*** Block opens ***

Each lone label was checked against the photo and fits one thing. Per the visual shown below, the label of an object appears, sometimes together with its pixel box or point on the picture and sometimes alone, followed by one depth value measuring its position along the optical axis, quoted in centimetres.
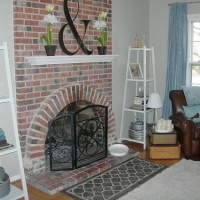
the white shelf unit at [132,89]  468
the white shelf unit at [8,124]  277
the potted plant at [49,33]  334
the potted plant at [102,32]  402
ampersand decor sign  364
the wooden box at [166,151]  410
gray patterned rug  312
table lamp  440
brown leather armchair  404
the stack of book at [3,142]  282
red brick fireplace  331
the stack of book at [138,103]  470
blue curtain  501
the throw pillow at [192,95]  450
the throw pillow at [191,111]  437
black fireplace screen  362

*** Block closes ***

[Task objective] All preceding records should be duplicated verbatim, images excepted.

[The completed task]
Each lone label was checked against the photo and fits one thing. Per the visual shown below, the label of an object appears, sometimes together with its pixel box or point on the picture and sometimes alone, followed by one depth value measuring its position along the optical axis, quoted in centimetres.
the white shelf unit at [132,89]  468
the white shelf unit at [8,124]  277
the potted plant at [49,33]  334
the potted plant at [102,32]  402
ampersand decor sign  364
the wooden box at [166,151]  410
gray patterned rug  312
table lamp  440
brown leather armchair  404
the stack of book at [3,142]  282
red brick fireplace  331
the stack of book at [138,103]  470
blue curtain  501
the throw pillow at [192,95]  450
the throw pillow at [191,111]  437
black fireplace screen  362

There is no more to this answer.